Search code examples
javaapache-kafkaapache-kafka-streams

stateStore.delete(key) in Kafka is not working


I have what it thought would be a simple statestore use case. We loop through a state store every 10s and try to send to a partner, if we receive 404, we try again next intervall. If we receive 200, we delete the entry from the state store.

In my test (1 entry in statestore) I first let it run a few loops, where we receive 404, just to test that the retry works. When I switch my mock endpoint to return 200, I can see through the logs that both: stateStore.delete(key) and stateStore.flush() is called. I even confirm after stateStore.delete(key) that stateStore.get(key) returns a null value (tombstone).

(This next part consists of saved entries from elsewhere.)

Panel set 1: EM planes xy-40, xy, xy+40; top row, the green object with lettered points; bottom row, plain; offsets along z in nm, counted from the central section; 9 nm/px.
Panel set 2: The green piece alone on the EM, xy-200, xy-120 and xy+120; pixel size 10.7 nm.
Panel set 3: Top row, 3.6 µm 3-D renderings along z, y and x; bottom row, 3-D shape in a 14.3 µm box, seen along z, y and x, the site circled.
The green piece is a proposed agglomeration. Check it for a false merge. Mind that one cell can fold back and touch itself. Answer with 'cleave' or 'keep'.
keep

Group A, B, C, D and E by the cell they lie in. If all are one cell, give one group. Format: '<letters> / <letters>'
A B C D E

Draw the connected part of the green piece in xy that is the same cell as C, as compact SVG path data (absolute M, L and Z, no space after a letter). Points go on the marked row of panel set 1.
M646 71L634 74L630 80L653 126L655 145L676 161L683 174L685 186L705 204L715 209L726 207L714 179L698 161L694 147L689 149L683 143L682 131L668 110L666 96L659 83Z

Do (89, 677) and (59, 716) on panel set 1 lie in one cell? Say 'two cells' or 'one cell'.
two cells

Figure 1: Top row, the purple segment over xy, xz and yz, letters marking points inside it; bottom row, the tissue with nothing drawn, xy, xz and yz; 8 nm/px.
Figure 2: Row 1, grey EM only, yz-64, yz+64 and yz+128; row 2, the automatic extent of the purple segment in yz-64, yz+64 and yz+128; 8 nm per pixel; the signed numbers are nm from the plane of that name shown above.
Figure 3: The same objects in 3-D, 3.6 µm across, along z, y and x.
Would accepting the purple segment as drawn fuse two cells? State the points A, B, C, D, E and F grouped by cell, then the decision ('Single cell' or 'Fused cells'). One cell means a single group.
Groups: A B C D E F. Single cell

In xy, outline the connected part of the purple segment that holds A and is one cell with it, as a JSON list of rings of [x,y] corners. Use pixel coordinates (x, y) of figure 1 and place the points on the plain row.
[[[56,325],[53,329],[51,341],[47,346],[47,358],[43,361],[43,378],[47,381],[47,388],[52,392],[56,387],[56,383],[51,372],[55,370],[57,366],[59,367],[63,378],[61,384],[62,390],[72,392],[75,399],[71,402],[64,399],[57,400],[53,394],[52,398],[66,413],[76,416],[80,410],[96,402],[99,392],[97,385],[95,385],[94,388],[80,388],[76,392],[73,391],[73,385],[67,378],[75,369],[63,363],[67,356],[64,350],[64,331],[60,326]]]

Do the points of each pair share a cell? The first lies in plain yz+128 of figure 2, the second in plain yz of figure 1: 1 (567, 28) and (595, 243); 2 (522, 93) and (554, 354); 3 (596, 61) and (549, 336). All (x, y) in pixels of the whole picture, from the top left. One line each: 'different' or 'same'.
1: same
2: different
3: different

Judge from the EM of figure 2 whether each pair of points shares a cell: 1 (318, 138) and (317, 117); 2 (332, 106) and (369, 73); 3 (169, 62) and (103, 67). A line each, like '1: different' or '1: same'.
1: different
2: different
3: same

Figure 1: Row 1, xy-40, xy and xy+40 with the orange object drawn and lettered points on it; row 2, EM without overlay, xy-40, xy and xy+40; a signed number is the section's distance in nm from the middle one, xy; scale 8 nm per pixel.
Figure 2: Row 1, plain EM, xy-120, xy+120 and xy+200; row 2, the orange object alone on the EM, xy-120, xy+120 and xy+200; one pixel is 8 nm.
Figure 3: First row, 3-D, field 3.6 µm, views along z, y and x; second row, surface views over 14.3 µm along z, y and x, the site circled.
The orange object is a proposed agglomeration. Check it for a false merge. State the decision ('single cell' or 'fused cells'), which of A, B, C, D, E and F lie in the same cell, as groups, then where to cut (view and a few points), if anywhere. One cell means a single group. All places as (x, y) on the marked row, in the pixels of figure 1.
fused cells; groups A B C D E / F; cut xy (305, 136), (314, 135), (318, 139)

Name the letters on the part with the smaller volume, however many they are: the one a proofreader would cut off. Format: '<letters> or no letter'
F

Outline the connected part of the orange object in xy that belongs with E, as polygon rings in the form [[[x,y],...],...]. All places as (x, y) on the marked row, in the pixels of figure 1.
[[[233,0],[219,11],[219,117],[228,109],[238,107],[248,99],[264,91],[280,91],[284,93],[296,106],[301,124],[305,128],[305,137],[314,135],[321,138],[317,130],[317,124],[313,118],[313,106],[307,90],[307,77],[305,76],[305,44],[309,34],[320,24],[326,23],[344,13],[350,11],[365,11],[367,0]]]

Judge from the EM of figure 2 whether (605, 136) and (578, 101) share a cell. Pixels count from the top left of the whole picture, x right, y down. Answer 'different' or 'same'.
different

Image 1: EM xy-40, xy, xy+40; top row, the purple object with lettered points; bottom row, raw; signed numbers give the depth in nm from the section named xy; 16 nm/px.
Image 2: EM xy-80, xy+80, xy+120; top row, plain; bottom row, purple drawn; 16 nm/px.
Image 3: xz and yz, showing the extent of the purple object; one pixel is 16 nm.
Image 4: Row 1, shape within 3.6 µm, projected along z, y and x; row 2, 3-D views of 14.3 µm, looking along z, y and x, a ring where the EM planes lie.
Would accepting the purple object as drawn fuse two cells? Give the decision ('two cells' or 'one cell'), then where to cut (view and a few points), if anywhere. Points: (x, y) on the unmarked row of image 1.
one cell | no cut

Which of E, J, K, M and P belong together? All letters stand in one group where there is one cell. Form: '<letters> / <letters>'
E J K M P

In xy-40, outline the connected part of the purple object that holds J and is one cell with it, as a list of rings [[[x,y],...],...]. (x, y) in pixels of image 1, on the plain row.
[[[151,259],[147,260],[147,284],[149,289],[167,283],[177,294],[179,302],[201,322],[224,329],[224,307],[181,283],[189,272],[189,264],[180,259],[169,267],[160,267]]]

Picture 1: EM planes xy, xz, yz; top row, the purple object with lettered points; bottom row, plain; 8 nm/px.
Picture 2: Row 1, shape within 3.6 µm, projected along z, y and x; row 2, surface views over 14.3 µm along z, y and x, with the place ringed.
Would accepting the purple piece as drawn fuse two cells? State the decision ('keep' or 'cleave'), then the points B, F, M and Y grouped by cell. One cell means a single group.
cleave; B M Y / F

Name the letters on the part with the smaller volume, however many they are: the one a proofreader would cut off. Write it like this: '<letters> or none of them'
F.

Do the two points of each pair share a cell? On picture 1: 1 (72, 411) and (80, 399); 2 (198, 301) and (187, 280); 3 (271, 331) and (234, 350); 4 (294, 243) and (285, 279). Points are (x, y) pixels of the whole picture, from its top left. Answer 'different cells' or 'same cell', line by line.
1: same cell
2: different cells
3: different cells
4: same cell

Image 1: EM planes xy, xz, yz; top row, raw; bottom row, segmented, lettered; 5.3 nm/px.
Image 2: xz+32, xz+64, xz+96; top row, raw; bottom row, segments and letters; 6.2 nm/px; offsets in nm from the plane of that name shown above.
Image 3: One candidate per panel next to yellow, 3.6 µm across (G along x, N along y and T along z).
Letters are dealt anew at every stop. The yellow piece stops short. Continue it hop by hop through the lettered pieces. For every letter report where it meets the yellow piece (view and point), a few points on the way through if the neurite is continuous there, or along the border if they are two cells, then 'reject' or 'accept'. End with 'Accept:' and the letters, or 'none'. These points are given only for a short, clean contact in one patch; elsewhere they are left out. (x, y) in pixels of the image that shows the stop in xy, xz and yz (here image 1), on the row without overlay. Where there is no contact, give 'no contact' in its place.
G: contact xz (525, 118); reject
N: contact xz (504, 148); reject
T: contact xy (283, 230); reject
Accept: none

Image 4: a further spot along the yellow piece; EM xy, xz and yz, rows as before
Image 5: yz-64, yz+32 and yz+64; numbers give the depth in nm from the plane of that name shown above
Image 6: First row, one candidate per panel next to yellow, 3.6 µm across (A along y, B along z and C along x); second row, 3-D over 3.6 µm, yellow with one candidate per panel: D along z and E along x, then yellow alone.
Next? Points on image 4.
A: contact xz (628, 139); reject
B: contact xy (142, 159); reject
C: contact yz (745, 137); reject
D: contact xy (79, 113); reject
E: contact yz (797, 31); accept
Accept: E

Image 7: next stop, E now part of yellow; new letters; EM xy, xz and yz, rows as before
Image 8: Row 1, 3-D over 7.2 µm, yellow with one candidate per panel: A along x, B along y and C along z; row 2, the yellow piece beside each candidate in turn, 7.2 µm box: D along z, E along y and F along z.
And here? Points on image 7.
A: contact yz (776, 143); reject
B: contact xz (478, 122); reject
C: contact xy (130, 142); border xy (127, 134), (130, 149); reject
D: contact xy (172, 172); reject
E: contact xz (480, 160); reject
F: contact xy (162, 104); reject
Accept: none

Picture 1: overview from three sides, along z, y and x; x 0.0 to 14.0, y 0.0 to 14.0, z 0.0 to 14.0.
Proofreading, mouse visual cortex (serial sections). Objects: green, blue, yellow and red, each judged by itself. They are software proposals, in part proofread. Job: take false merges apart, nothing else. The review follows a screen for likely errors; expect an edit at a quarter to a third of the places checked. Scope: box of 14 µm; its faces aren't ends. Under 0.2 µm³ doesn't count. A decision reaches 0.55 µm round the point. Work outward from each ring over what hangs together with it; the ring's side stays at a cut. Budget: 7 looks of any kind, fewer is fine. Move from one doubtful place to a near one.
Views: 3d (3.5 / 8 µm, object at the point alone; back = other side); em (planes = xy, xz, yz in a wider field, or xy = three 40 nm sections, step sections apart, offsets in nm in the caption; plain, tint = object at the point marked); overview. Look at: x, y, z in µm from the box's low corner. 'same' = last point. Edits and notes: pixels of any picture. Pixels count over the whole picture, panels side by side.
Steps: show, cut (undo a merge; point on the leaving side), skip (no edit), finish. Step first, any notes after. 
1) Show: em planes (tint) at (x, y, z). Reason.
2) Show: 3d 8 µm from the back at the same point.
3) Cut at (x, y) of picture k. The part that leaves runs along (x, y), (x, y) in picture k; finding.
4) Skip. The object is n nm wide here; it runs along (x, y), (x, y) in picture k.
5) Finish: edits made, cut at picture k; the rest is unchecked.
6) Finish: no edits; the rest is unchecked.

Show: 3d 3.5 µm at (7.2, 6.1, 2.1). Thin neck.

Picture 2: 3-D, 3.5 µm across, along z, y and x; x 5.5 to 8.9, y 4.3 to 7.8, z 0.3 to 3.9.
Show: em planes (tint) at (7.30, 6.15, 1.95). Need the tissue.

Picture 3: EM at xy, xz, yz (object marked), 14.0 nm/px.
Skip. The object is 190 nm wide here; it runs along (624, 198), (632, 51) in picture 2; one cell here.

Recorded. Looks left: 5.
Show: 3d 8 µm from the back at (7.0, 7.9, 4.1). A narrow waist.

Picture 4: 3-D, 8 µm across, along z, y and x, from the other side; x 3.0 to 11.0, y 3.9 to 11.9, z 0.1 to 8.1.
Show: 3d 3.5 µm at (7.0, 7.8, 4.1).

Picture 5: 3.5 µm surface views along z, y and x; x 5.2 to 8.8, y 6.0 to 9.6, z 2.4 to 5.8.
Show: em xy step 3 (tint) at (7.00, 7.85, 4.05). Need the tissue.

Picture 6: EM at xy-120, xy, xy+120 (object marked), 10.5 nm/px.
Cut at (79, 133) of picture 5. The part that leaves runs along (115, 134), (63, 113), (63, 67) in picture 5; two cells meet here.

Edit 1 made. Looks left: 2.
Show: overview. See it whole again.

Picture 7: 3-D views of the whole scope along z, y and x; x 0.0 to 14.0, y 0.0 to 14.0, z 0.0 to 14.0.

However, the next time the punctuator runs (10s), the object is still in the state store and the entire block is called again. it keeps looping like this, without ever deleting the entry in the statestore

@Override
public void punctuate(long l) {
    log.info("PeriodicRetryPunctuator started: " + l);

    try(KeyValueIterator<String, TestEventObject> iter = stateStore.all()) {
        while(iter.hasNext()) {
            KeyValue<String, TestEventObject> keyValue = iter.next();
            String key = keyValue.key;
            TestEventObject event = keyValue.value;
            
            try {
                log.info("Event: " + event);
                // Sends event over HTTP. Will throw HttpResponseException if 404 is received
                eventService.processEvent(event);
                
                stateStore.delete(key);
                stateStore.flush();
                
                // Check that statestore returns null
                log.info("Check: " + stateStore.get(key));
            } catch (HttpResponseException hre) {
                log.info("Periodic retry received 404. Retrying at next interval");
            }
            catch (Exception e) {
                e.printStackTrace();
                log.error("Exception with periodic retry: {}", e.getMessage());
            }
        }
    }
}

Solution

  • Update:

    It seems to be Confluent's encryption libraries that causes these issues. I've done quite an extensive A/B test, and every time it occurs is with Confluent encryption. Without I never experience this issue.